Public fascination with Simpson never faded. Many debated whether he had been punished in Las Vegas for his acquittal in Los Angeles. In 2016, he was the subject of an FX miniseries and a five-part ESPN documentary.

“I don’t think most of America believes I did it,” Simpson told The New York Times in 1995, a week after a jury determined he did not kill Brown and Goldman. “I’ve gotten thousands of letters and telegrams from people supporting me.”

Twelve years later, following an outpouring of public outrage, Rupert Murdoch canceled a planned book by the News Corp.-owned HarperCollins in which Simpson offered his hypothetical account of the killings. It was to be titled “If I Did It.”

Goldman’s family, still doggedly pursuing the multimillion-dollar wrongful death judgment, won control of the manuscript. They retitled the book “If I Did It: Confessions of the Killer.”

“It’s all blood money, and unfortunately I had to join the jackals,” Simpson told The Associated Press at the time. He collected $880,000 in advance money for the book, paid through a third party.

“It helped me get out of debt and secure my homestead,” he said.

Less than two months after losing rights to the book, Simpson was arrested in Las Vegas.

Simpson played 11 NFL seasons, nine of them with the Buffalo Bills, where he became known as “The Juice” and ran behind an offensive line known as “The Electric Company.” He won four NFL rushing titles, rushed for 11,236 yards in his career, scored 76 touchdowns and played in five Pro Bowls. His best season was 1973, when he ran for 2,003 yards — the first running back to break the 2,000-yard rushing mark.

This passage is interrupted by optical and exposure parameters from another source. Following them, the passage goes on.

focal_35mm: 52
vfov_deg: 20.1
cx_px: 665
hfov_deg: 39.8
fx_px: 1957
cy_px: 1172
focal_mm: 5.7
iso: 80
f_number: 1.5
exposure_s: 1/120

“I was part of the history of the game,” he said years later. “If I did nothing else in my life, I’d made my mark.”

Simpson’s football rise happened simultaneously with a television career. He signed a contract with ABC Sports the night he won the Heisman Trophy in 1968. That same year, he appeared on the NBC series “Dragnet” and “Ironside.” During his pro career, Simpson was a color commentator for a decade on ABC followed by a stint on NBC. In 1983, he joined ABC’s “Monday Night Football.”

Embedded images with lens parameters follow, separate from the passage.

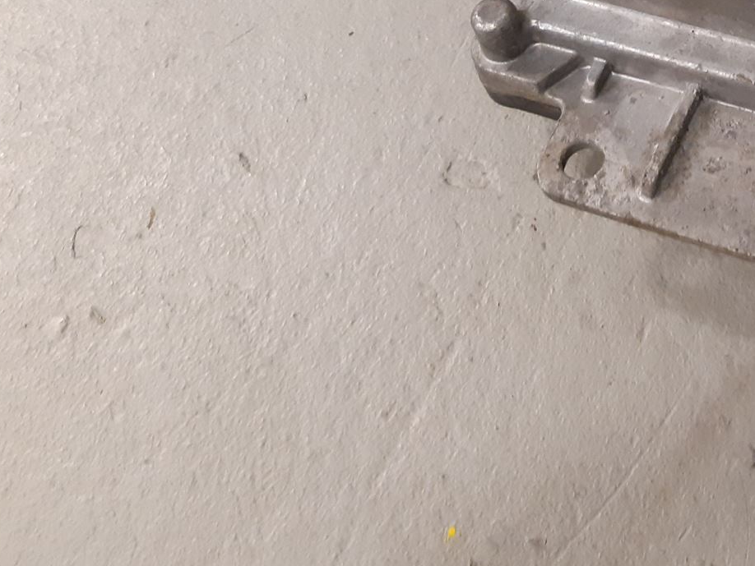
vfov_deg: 24.0
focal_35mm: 58
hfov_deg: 30.0
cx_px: 817
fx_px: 1265
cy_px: -19
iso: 250
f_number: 1.7
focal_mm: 3.93
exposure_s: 1/50
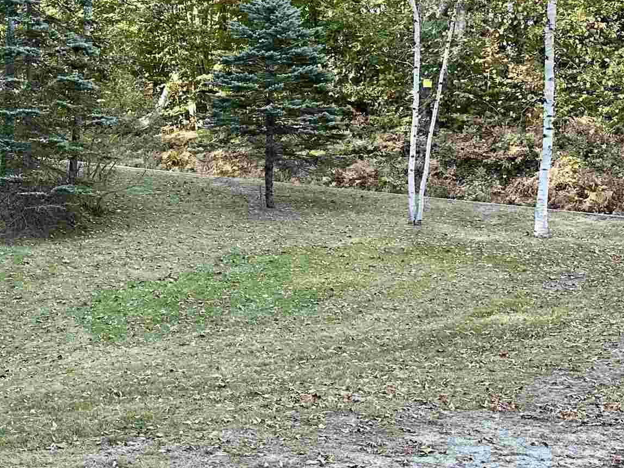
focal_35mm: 64
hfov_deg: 28.3
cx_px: -12
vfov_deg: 22.9
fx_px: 1154
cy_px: 194
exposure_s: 1/171
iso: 64
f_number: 1.78
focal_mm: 6.86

Simpson became a charismatic pitchman. In 1975, Hertz made him the first Black man hired for a corporate national ad campaign. The commercials, featuring Simpson running through airports toward the Hertz desk and young girls chanting “Go, O.J., go!” were ubiquitous.

Simpson made his big-screen debut in 1974's “The Klansman,” an exploitation film in which he starred alongside Lee Marvin and Richard Burton. The film flopped, but Simpson would go on to appear in several dozen films and TV series, including 1974’s “The Towering Inferno,” 1976’s “The Cassandra Crossing,” 1977’s “Roots” and 1977’s “Capricorn One.”

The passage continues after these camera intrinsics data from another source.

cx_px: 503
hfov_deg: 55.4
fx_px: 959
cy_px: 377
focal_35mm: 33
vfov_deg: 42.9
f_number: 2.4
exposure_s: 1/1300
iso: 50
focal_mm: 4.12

Most notable, perhaps, was 1988’s “The Naked Gun: From the Files of Police Squad” and two sequels. Simpson played Detective Nordberg in the slapstick films, opposite Leslie Nielsen.

Of course, Simpson went on to other fame.

One of the artifacts of his murder trial, the tailored tan suit he wore when acquitted, was donated and displayed at the Newseum in Washington. Simpson had been told the suit would be in the hotel room in Las Vegas, but it wasn’t there.

Orenthal James Simpson was born July 9, 1947, in San Francisco, where he grew up in government-subsidized housing.

After graduating from high school, he enrolled at City College of San Francisco for a year and a half before transferring to the University of Southern California for the spring 1967 semester.

He married his first wife, Marguerite Whitley, on June 24, 1967, moving her to Los Angeles the next day so he could begin preparing for his first season with USC — which, in large part because of Simpson, won that year’s national championship.

On the day he accepted the Heisman Trophy, his first child, Arnelle, was born.

He had two sons, Jason and Aaren, with his first wife; one of those boys, Aaren, drowned as a toddler in a swimming pool accident in 1979, the same year he and Whitley divorced.

Simpson and Brown were married in 1985. They had two children, Justin and Sydney, and divorced in 1992. Two years later, Nicole Brown Simpson was found dead.

“We don’t need to go back and relive the worst day of our lives,” he told AP 25 years after the double slayings. “The subject of the moment is the subject I will never revisit again. My family and I have moved on to what we call the ‘no negative zone.’ We focus on the positives.”